Un 25 aprile così strano, ma anche così capace di svelare la condizione in cui versa la cultura italiana, non s'era mai visto. Merito, si fa per dire, del lockdown. Questa edizione della festa partigiana, rito stanco, cerimonia declinante e sempre più sbiadita nella coscienza degli italiani, sembrava dover essere a partecipazione zero, per via del tutti a casa. E invece la forza del politicamente corretto targato Anpi - l'associazione dei partigiani senza più partigiani, con il 90 per cento di iscritti nella fascia d'età tra i 20 e i 65 anni, che non hanno mai imbracciato un fucile e combattono gridando fuori tempo massimo: «Ora e sempre Resistenza!» - ha strappato al governo il passaporto, per poter festeggiare come sempre e come se nulla fosse.

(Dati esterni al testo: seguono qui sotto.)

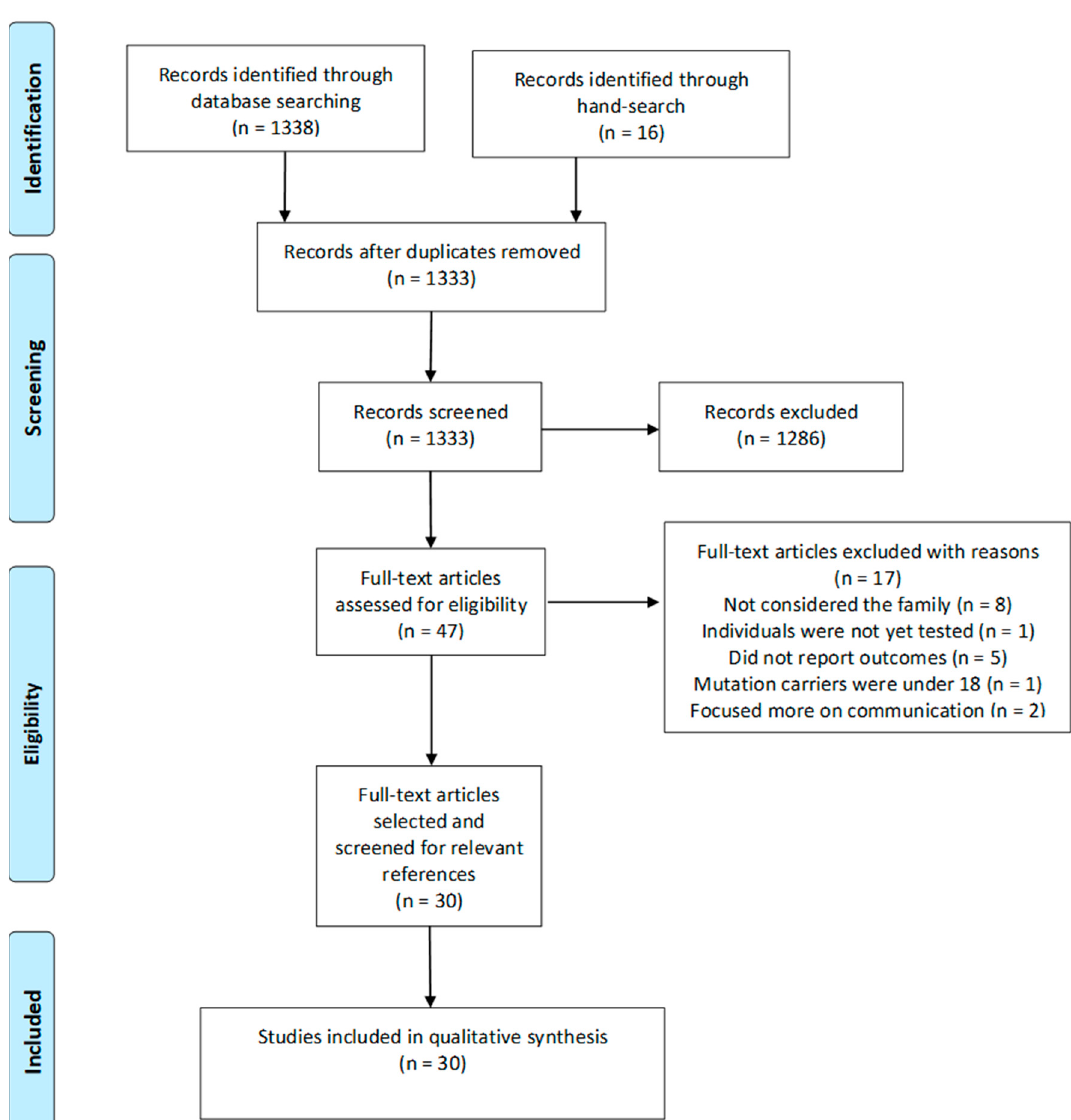
Figure 1. PRISMA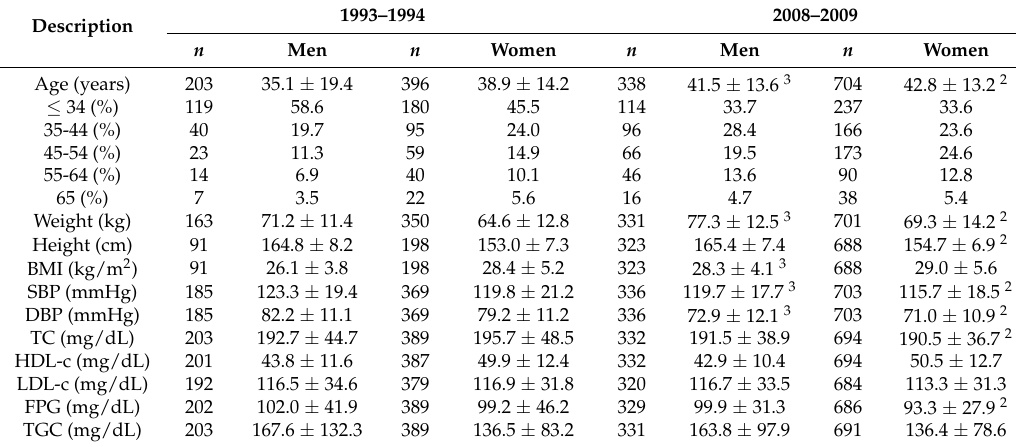
Table 1. Characteristics of the Central and South American study population by gender in 1993–1994 and 2008–2009 1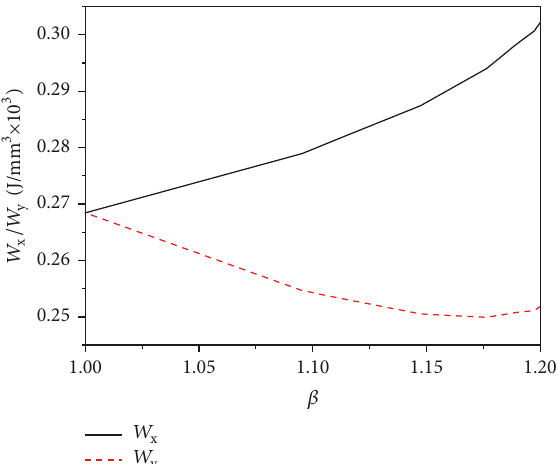
Figure 12: Relationship between 𝑊 x ( 𝑊 y ) and the isotropic factor 𝛽 for a rubber composite reinforced with aramid fibers: 𝑙 f =1.5 mm, V f =0.0049.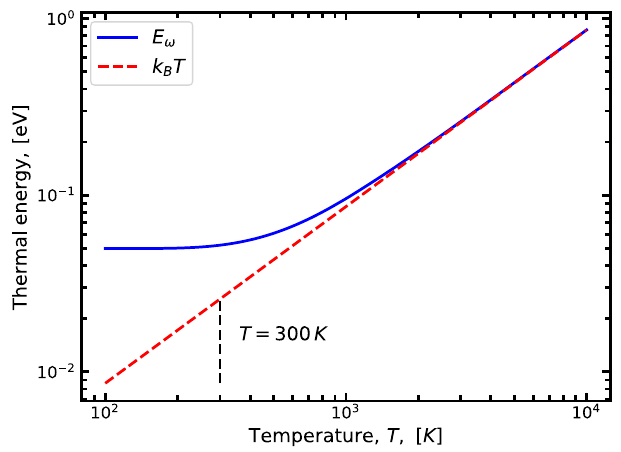
Fig. 3 Evidence for the breakdown of the high-temperature approximation. Comparing the high-temperature approximation to the thermal energy, k B T , (dashed red line) to the low-temperature correction, E ω , (the unbroken blue line) which saturates to the fi rst eigenstate energy at low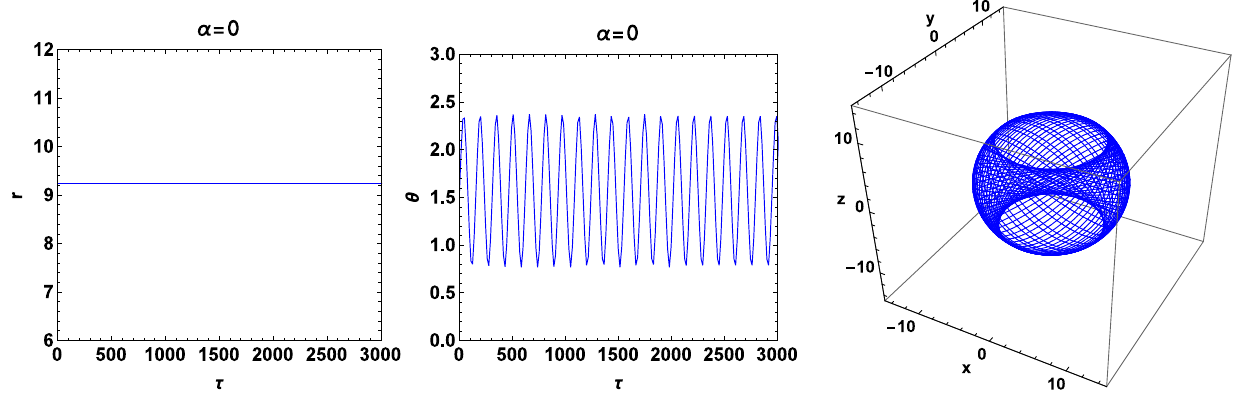
Fig. 3 The chosen periodic orbit of the scalar particle in a Kerr black hole spacetime with E = 0 . 95, L = 2 . 4 M , a = 0 . 8 and α = 0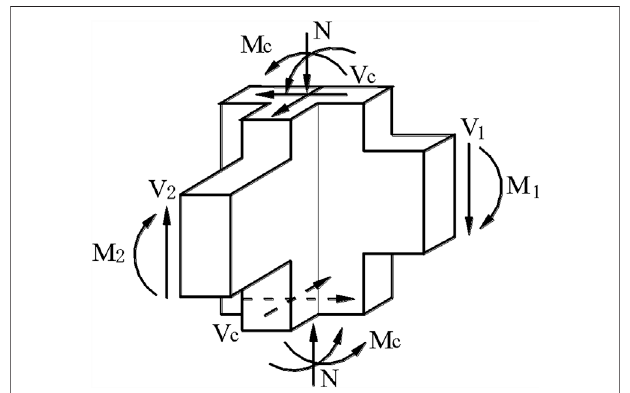
FIGURE 12 | Stress mechanism of joints.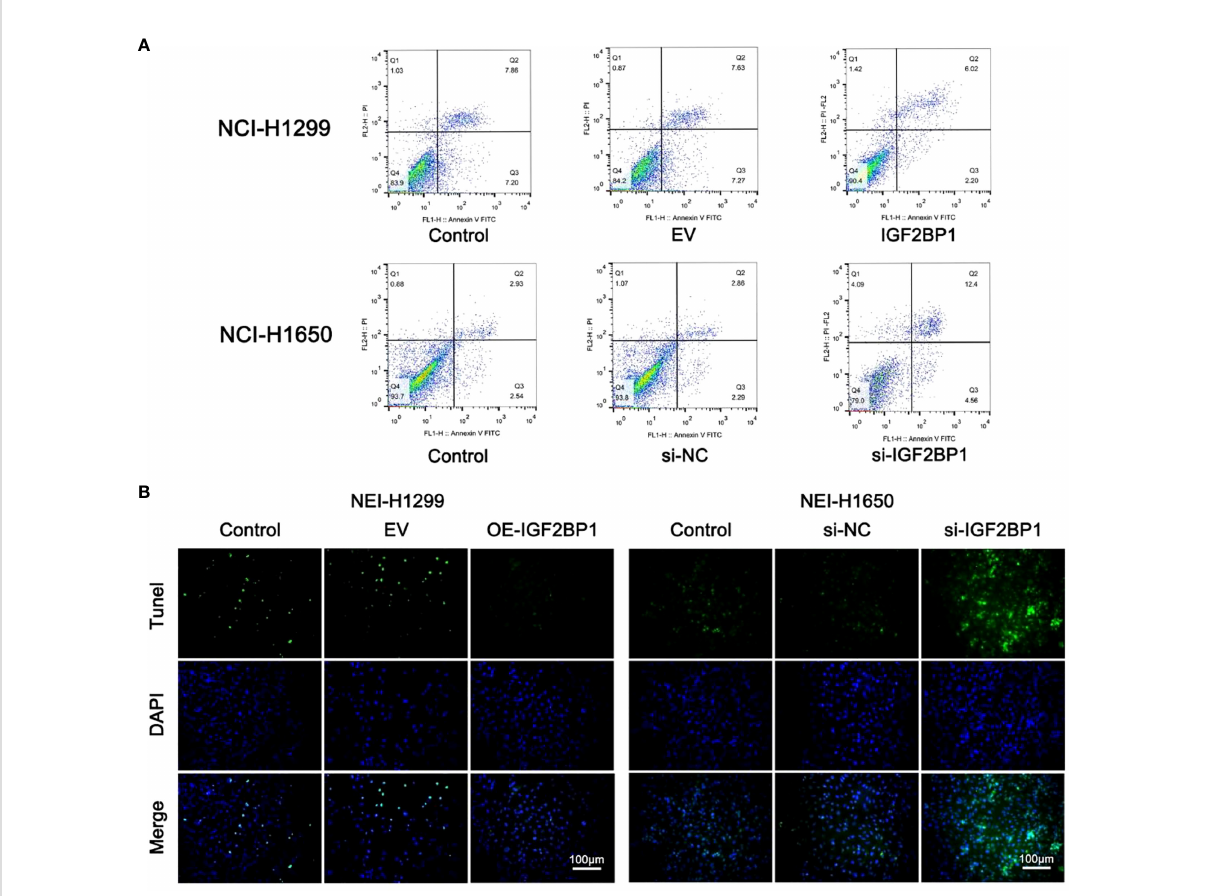
FIGURE 7 IGF2BP1 promoted the proliferation and invasion of LUAD cell lines. (A) Annexin V-FITC/PI assay was used for accessing the migration of each treatment group of NCI-H1299 cells and NCI-H1650 cells. (B) TUNEL assay was used for accessing the invasion of each treatment group of NCI-H1299 cells and NCI-H1650 cells. EV, empty vector group. IGF2BP1, IGF2BP1-overexpressed group. si-NC, negative control siRNA group. si-IGF2BP1, IGF2BP1 knocked-down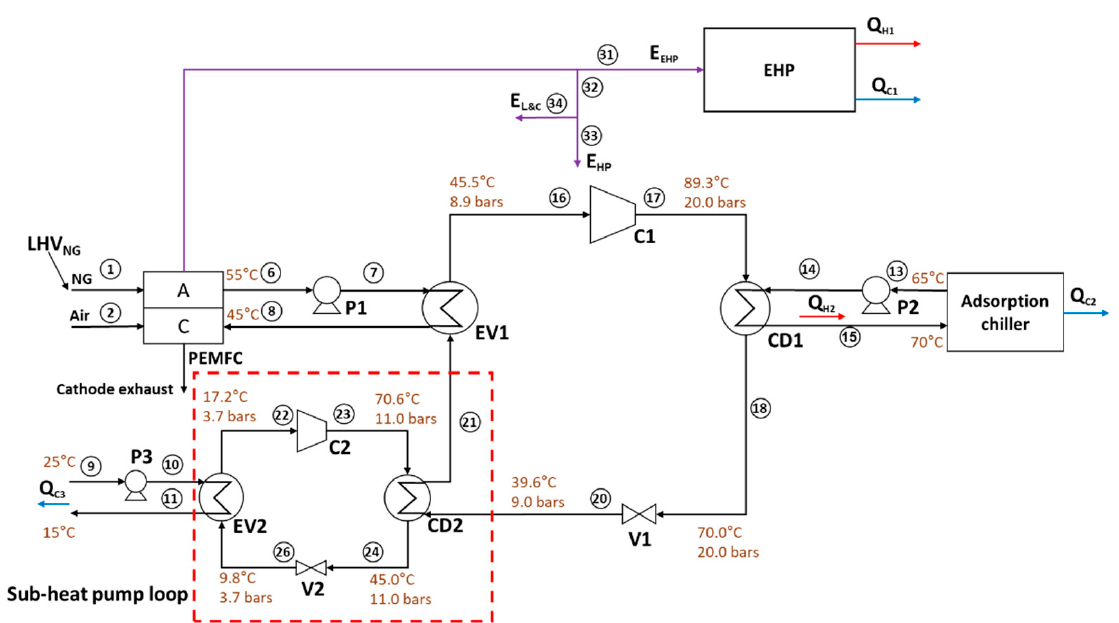
Figure 3. Proposed layout with a cascade heat pump loop (case B).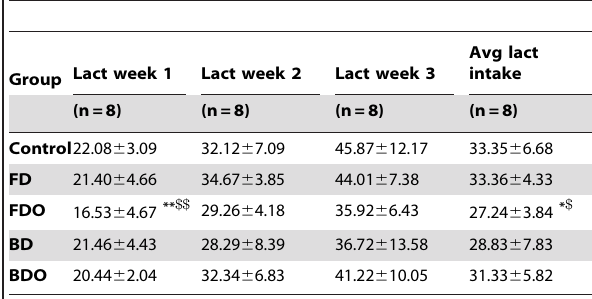
Table 2. Intakes (g) of animals in different groups during lactation period.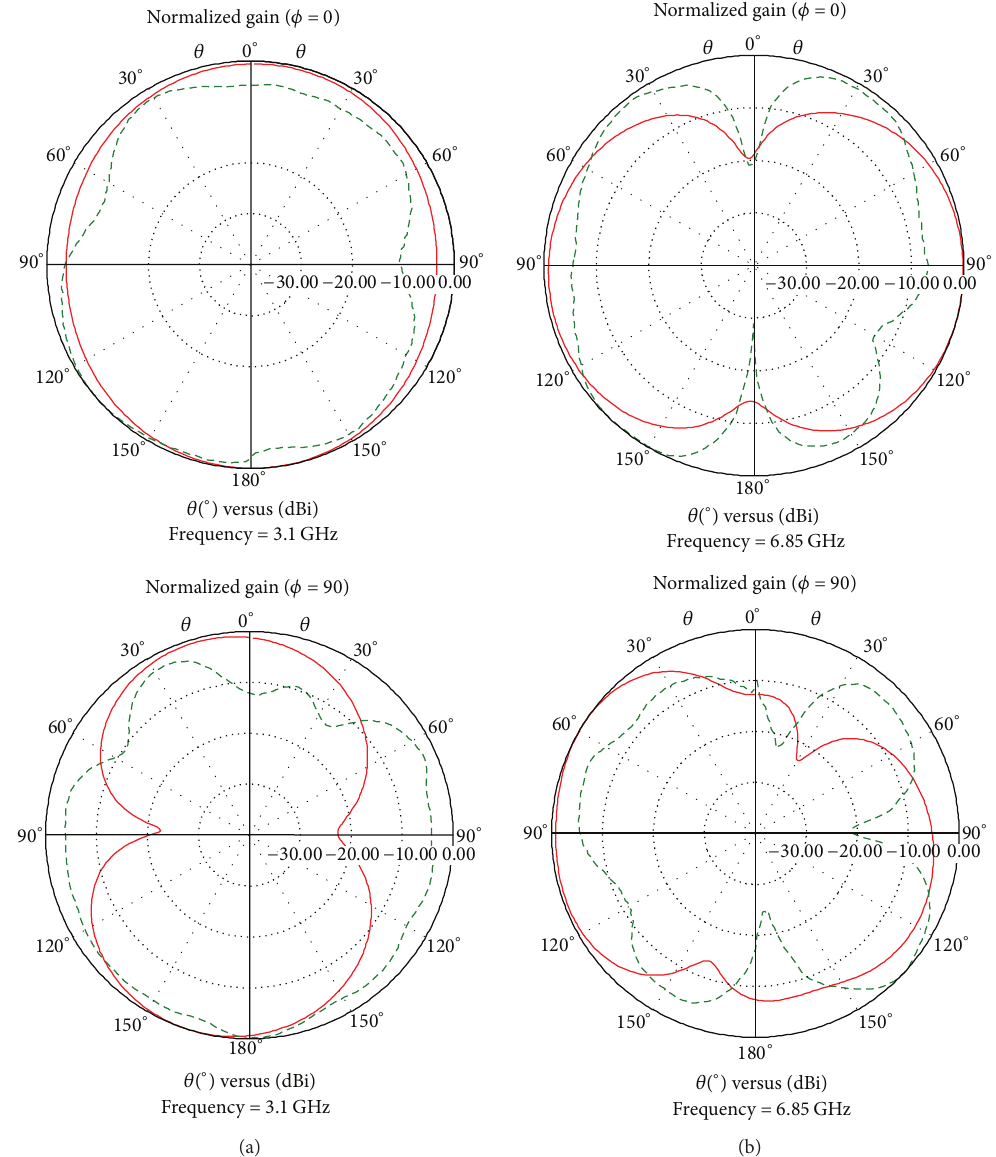
Figure 7: Simulated (solid) and measured (dashed) E-plane and H-plane radiation patterns for the center frequency: (a) 3.1GHz and (b) 6.85 GHz for ON state of the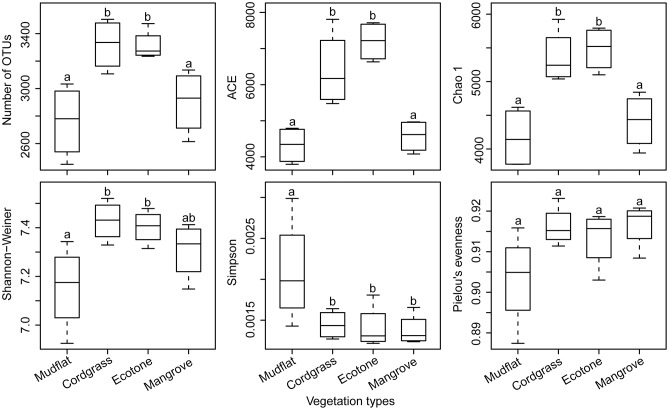
Comparison of alpha-diversity of the soil bacterial communities among four different types of vegetation zones. Ecotone indicates a transition zone with the distributions of cordgrass and mangrove overlap. The operational taxonomic units (OTUs) were defined at 97% sequence similarity threshold. Significant differences (P < 0.05) between vegetation types are indicated by different letters of the alphabet. Statistical analysis is Student's t-test with Bonferroni correction (n = 4). The ends of the box represent the 25th and 75th percentiles, the whiskers represent minimum and maximum range, and the center lines represent the median.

E se il Papa ha dovuto celebrare la Pasqua da solo, come richiesto da una situazione eccezionale, i post-partigiani sono liberi e autorizzati ad officiare la loro messa in deroga a ogni precauzione sanitaria. A riprova che nessun governo, per motivi di consenso, per non discostarsi dalle comodità del pensiero corrente, ha il coraggio laico di mettere in discussione la religione della memoria resistenziale. Nonostante quella memoria - e qui c'è l'impostura, qui si svela la subalternità culturale della politica vigente - sia rappresentata da un gruppo, e parliamo ancora dell'Anpi, che fa politica come un qualsiasi partito di sinistra ma trae la sua fonte di legittimazione da un evento storico che dovrebbe essere di tutti. O almeno così lo aveva concepito Alcide De Gasperi, quando su sua proposta, in accordo con il comunista Giorgio Amendola, sottosegretario della presidenza del consiglio (oggi è il grillino Fraccaro e a lui si deve la concessione del passaporto ai post-partigiani fuori sincrono e fuori contesto) venne istituita nel 1946 la festa della Liberazione.

RETORICA
Quel che degli ultimi 25 aprile ha impressionato è stata la sproporzione tra l'enfasi del ricordo, gonfiato anche nei numeri perché in quelle giornate della lotta anti-fascista non erano più di 130mila gli italiani in armi e poi la retorica e la convenienza li hanno fatti lievitare lungo i decenni, e la realtà del fatto storico del 45. In cui l'Italia attendista e la cosiddetta zona grigia rappresentavano la stragrande maggioranza. Ed è bellissimo, solo per fare un esempio, come in uno dei libri migliori su quel periodo - Napoli 44 di Norman Lewis, più volte ripubblicato da Adelphi - non si accenni affatto alla diade fascismo-antifascismo, che poi è diventata invece la chiave per spiegare ogni millimetro della storia italiana e per allestire il rito del 25 aprile.

L'OCCASIONE
Questa volta, l'assenza delle celebrazioni poteva essere un momento di silenzio, e di liberazione dalle polemiche e dalle fanfare, e l'occasione per mettere nella giusta luce un passaggio cruciale della nostra storia. Da cui sono passati 75 anni, il tempo di tre generazioni, e il fatto che la maggior parte dei protagonisti non ci sia più offrirebbe il vantaggio di potersi approcciare al fenomeno resistenziale più con la ragione che con l'emozione. E andrebbe detto anche - oppure suona come un scandalo? - che nell'Italia d'oggi, nel cosiddetto Paese reale, per i più giovani la Resistenza è un'esperienza lontana che conoscono appena, mentre per la generazione di mezzo è un ricordo più o meno superato. Ma se alla Resistenza e alla Liberazione vengono tolte le maiuscole, questi due concetti, anzi questi due dati di fatto, alla luce delle attuali traversie non a caso paragonate a una guerra assumono un significato vero, pratico, non riconducibile all'Italia di allora ma all'Italia di sempre e a quella odierna in particolare.

SENZA FRATTURE
La resistenza contro la pandemia.

La liberazione, sperabile, dal virus. Ecco, in maniera unitaria e non minoritaria, con una pratica della solidarietà collettiva e senza fratture se non a livello politico, l'esperienza che gli italiani stanno vivendo. La grande prova patriottica che ci riguarda. E se poi, come accadde dopo la seconda guerra mondiale, sapremo avviare in un clima di concordia popolare anche la ricostruzione, il prossimo 2 giugno la festa della Repubblica non solo surclasserà questo strano 25 aprile ma anche tutti gli altri.